Copy Blob can only copy from one storage account to another, but it can copy blobs or files. The Copy Blob process is asynchronous, so when you make the call to Copy Blob you get a status and a request id back. You then need to poll and check on the status of your copy operation. The response to a Copy Blob request include these two headers:

  • x-ms-copy-id - to find out the status of the request you pass this onto Get Blob or Get Blob Properties, you can also abort the request using Abort Copy Blob
  • x-ms-copy-status -this shows whether the status is success or pending. I have only ever seen a pending or no response when there was an error returned. The API documentation says that you can get a copy status of success which means it has already been completed.

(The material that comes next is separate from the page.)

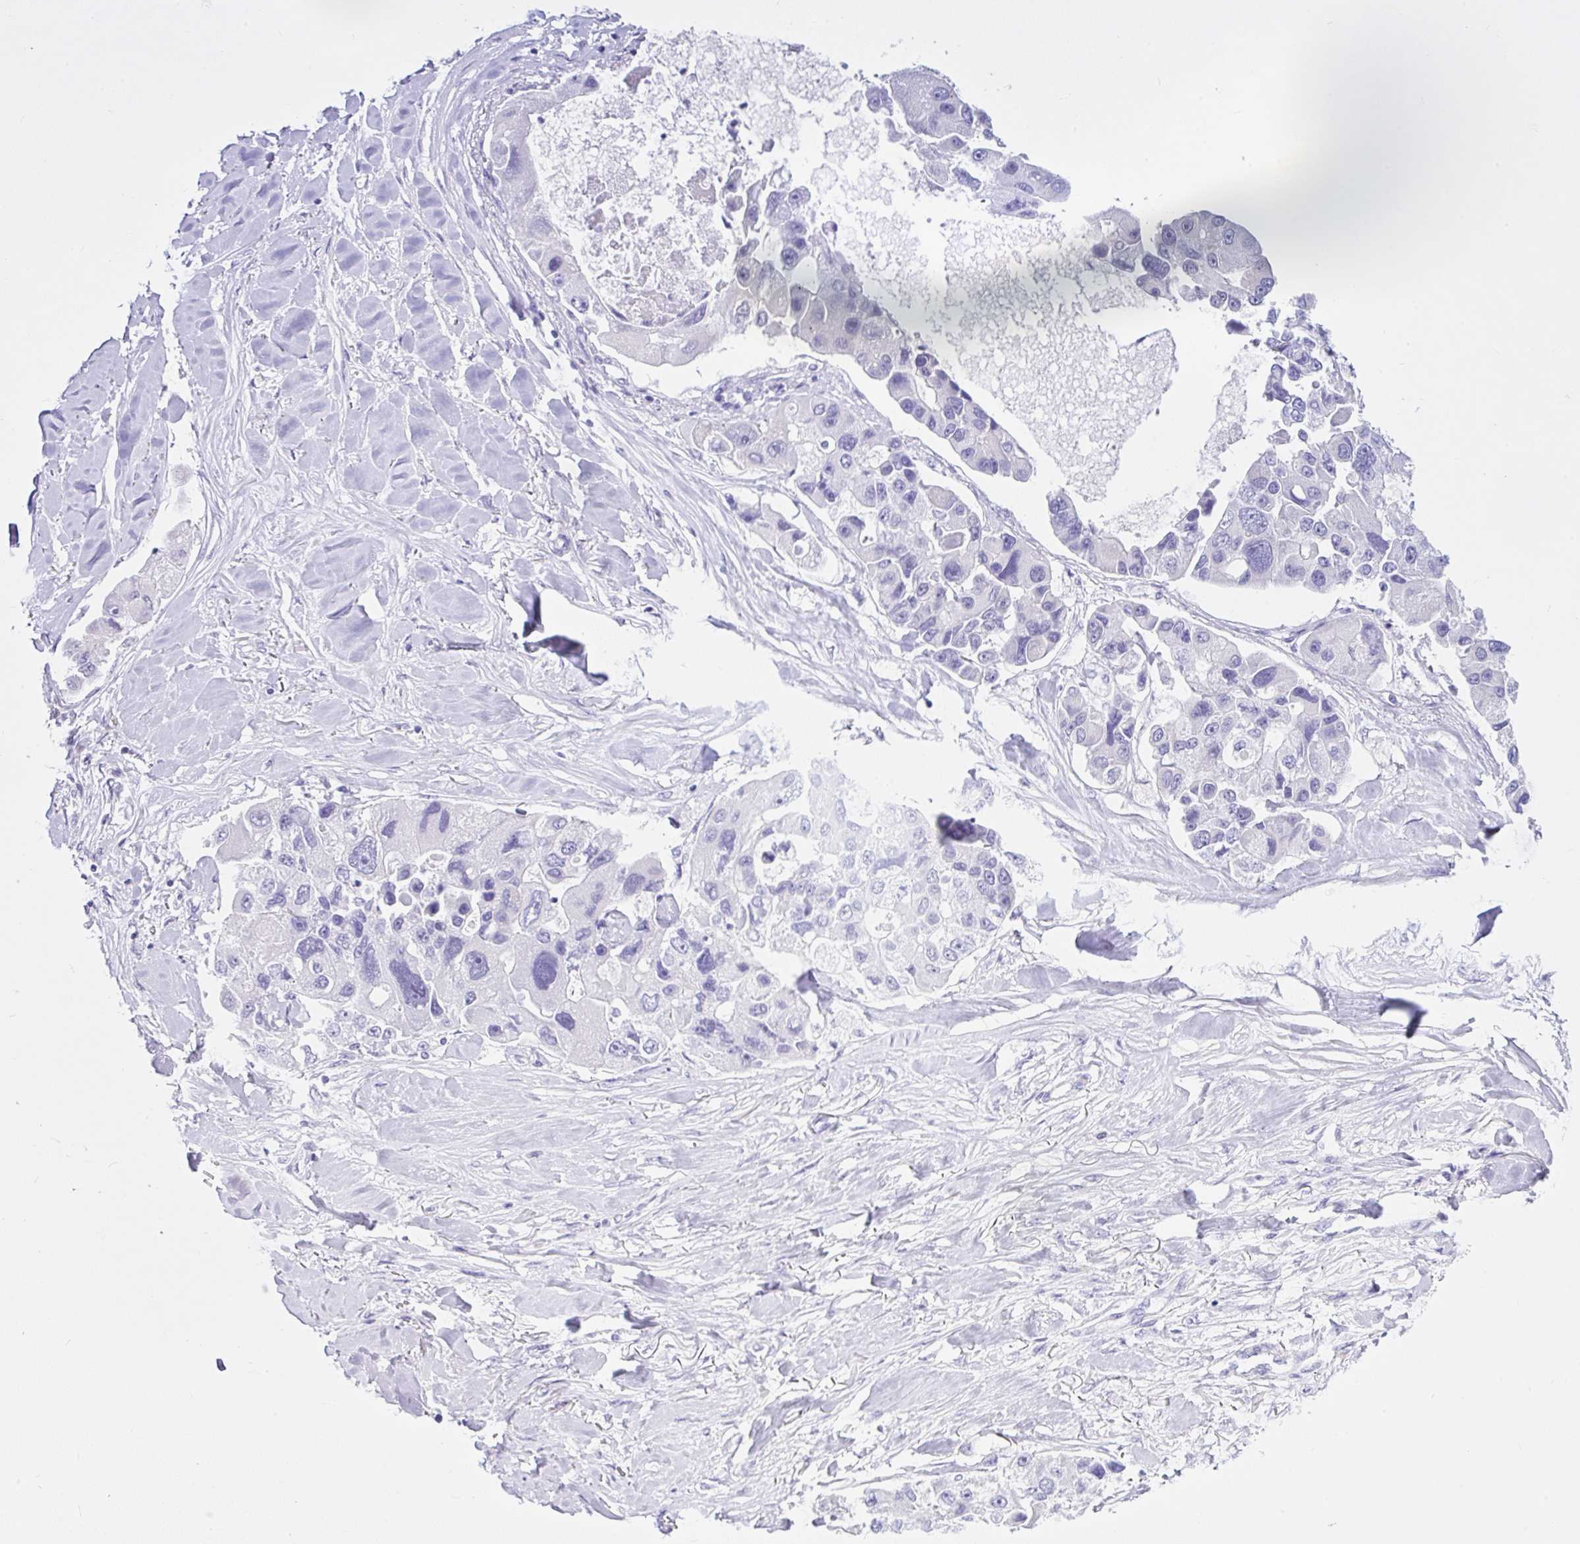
{"staining": {"intensity": "negative", "quantity": "none", "location": "none"}, "tissue": "lung cancer", "cell_type": "Tumor cells", "image_type": "cancer", "snomed": [{"axis": "morphology", "description": "Adenocarcinoma, NOS"}, {"axis": "topography", "description": "Lung"}], "caption": "This is a image of IHC staining of lung cancer (adenocarcinoma), which shows no expression in tumor cells.", "gene": "CYP19A1", "patient": {"sex": "female", "age": 54}}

If you get a copy status of pending you can call Get Blob Properties, and there are four interesting headers returned:

  • x-ms-copy-id - this tells you whether the current copy operation or the last completed operation was your copy id that was returned from Copy Blob request. If this is empty, then your request was either completed or aborted and something else such as a Put Blob or Put Blob List (we’ll come back to this later) has happened since your request stopped. There is no way to tell whether your request completed successfully or not. If something else is busy doing something then better leave them to it :)
  • x-ms-copy-progress - if a Copy Blob is in progress then this tells you how far you have left to go
  • x-ms-copy-status-description - failed or pending
  • x-ms-copy-source - the source url for the copy

The thing with the Copy Blob call is that someone can abort your request, or it can complete successfully but then someone can either start a new Copy Blob request, wiping out your history or they can use a Put Block or Put Block List to make a change which again, wipes out your history.

If you were designing a solution to copy blobs about you would undoubtedly want to know which request should be allowed to complete and which ones should be aborted. We get some help because along with the copy information, Get Blob Properties includes the MD5 of the file so if we want to ensure a blob is replicated successfully we can use that to see if it has the value we expect or we can do something about it.

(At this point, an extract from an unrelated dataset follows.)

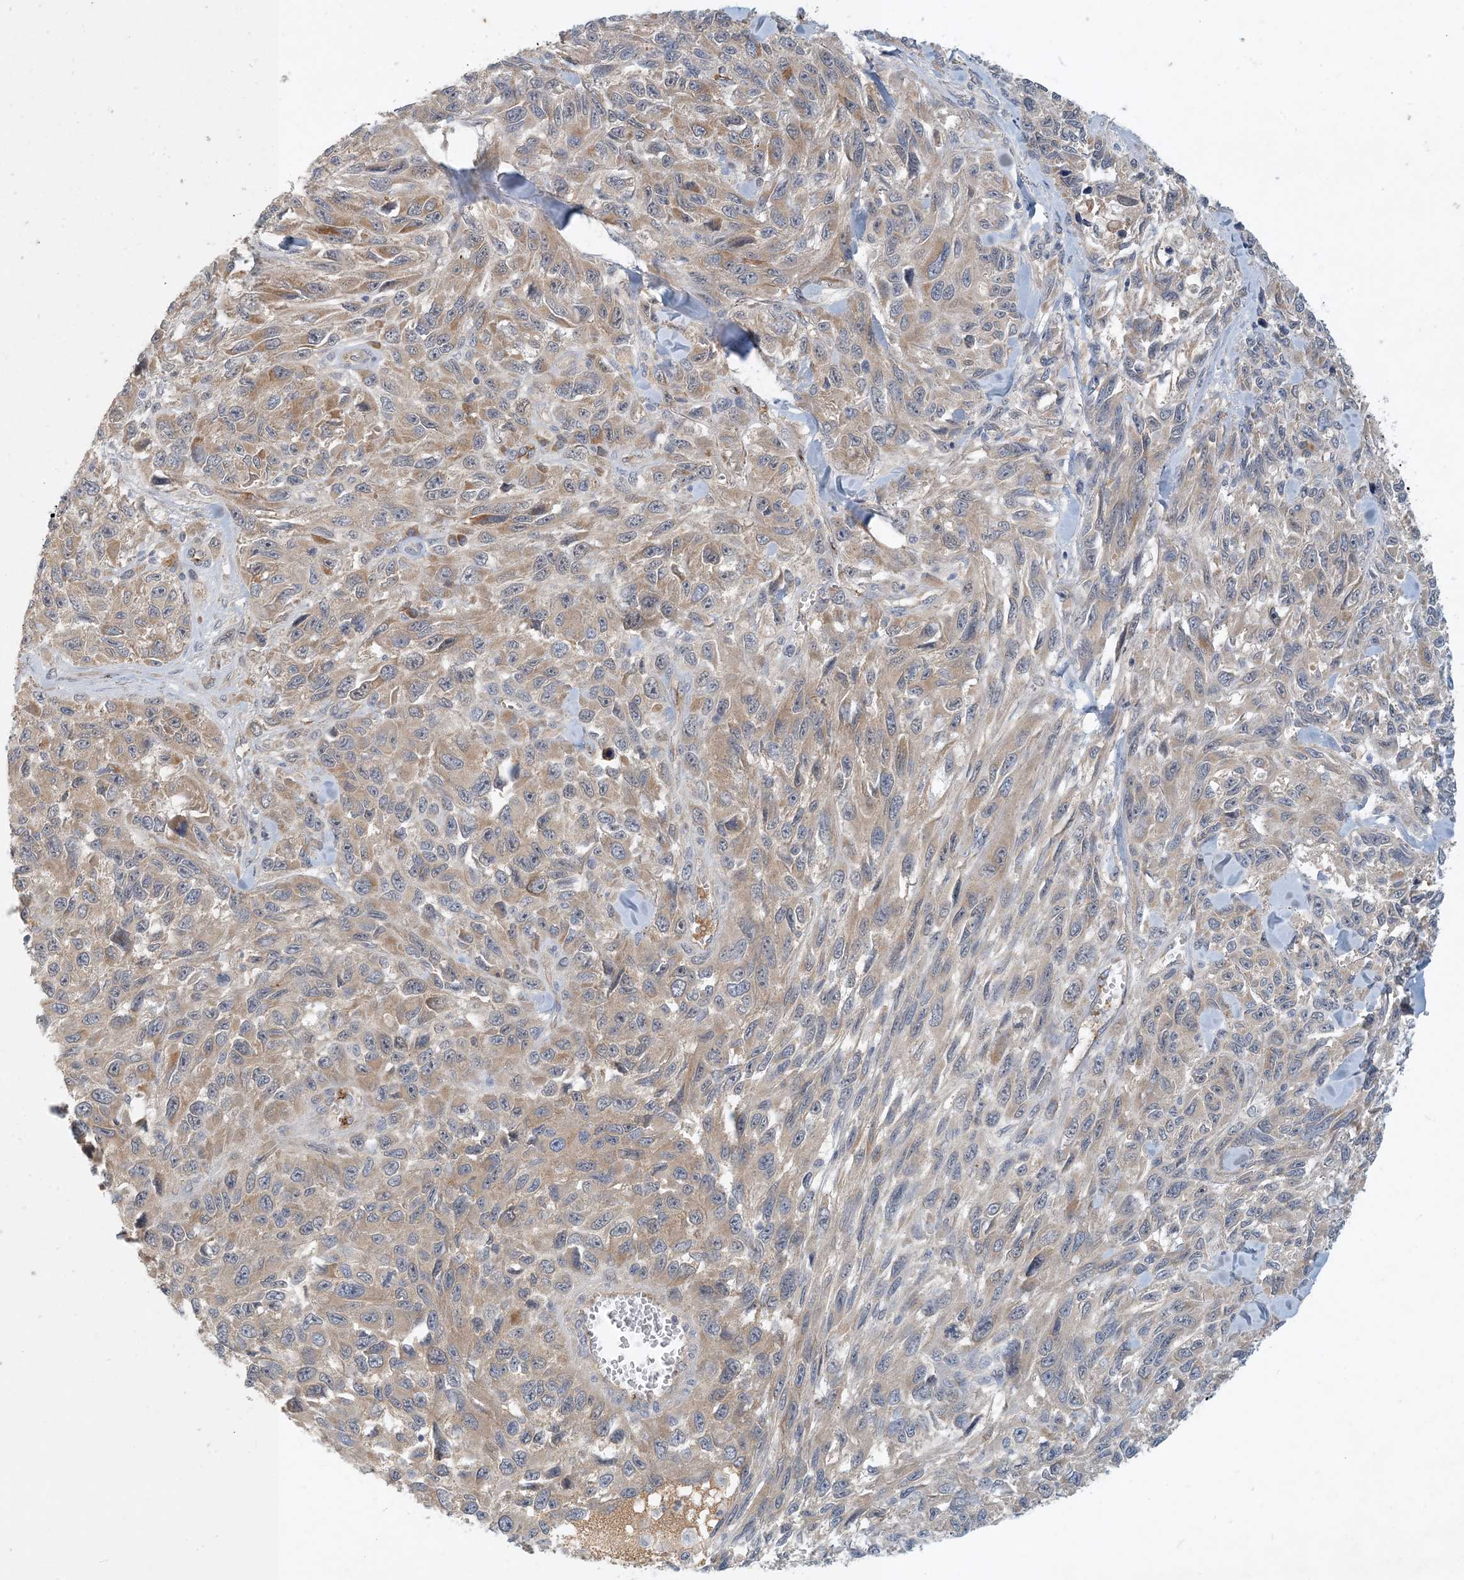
{"staining": {"intensity": "weak", "quantity": ">75%", "location": "cytoplasmic/membranous"}, "tissue": "melanoma", "cell_type": "Tumor cells", "image_type": "cancer", "snomed": [{"axis": "morphology", "description": "Malignant melanoma, NOS"}, {"axis": "topography", "description": "Skin"}], "caption": "An IHC micrograph of neoplastic tissue is shown. Protein staining in brown shows weak cytoplasmic/membranous positivity in malignant melanoma within tumor cells. (Stains: DAB in brown, nuclei in blue, Microscopy: brightfield microscopy at high magnification).", "gene": "ZBTB3", "patient": {"sex": "female", "age": 96}}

If you need to monitor lots of Copy Blob requests then each Get Blob Properties call counts as one transaction so having a loop of a few milliseconds might get you rate limited.

When it comes to security with Copy Blob there are some great options, you can use a SAS key on the url for either the source or destination or if you are copying a blob within a storage account you can use a shared key. I have used the account key for the source and SAS key for the destination, but ideally, I would use the SAS key for the source and the destination.

Put Block From URL

Put Block From URL wins the award for the driest sounding storage API but it is pretty cool. You can give it a source URL (HINT could be an s3 bucket or a web page somewhere), and it will copy the data into blob storage on your storage account. Wowsers, I’m in love :)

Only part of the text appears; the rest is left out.